As it turned out, the company did not disappoint. On June 11, the retailer’s board of directors declared a quarterly cash dividend of $0.68 per share, marking a three-percent increase from the prior payout. Looking back, you’ll see that the company has increased its dividend for 49 consecutive years. (Source: “Dividend & Stock Split History,” Target Corporation, last accessed November 12, 2020.)
The best part is, even after decades of continuous dividend hikes, Target stock is not really paying out all that much of its earnings. In particular, its adjusted earnings of $3.38 per share in the most recent quarter covered its $0.68-per-share quarterly dividend nearly five times. That means, even if the momentum in the retailer’s business slows down, chances are the company will still be able to afford the dividend.
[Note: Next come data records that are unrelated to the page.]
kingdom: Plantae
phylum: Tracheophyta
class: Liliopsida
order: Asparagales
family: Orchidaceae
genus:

Of course, any discussion of a brick-and-mortar retailer these days would not be complete without mentioning competition from online vendors. Notably, Amazon.com, Inc.’s (NASDAQ:AMZN) business has also been firing on all cylinders during the pandemic.
However, as mentioned earlier, sales through digital channels have also served as a catalyst for Target. In fact, the company has gained record numbers of digital customers, and engagement has been extremely strong.
In the company’s latest earnings conference call, John Mulligan, chief operating officer, said, “Specifically among our new digital guests in the first quarter, we’ve seen nearly double the rate of repeat purchases within seven days compared with a year ago. And the rate of repeat purchases in the intervening 90 days has been fully doubled what we measured a year ago. Given that we’ve added 10 million new digital guests in the first half of the year, we feel good about our prospects for building on their elevated level of engagement over time.” (Source: “Target Corporation (TGT) CEO Brian Cornell on Q2 2020 Results – Earnings Call Transcript,” Seeking Alpha, August 19, 2020.)
Bottom Line on Target Corporation
Ultimately, because TGT stock has shot through the roof, it’s no longer yielding as high as before. But at 1.7%, Target Corporation’s annual dividend yield is about the same as that of the average S&P 500 company. (Source: “S&P 500 Dividend Yield,” multpl.com, last accessed November 12, 2020.)
Given the growth in the retailer’s business, Target stock investors can look forward to more dividend hikes in the years ahead.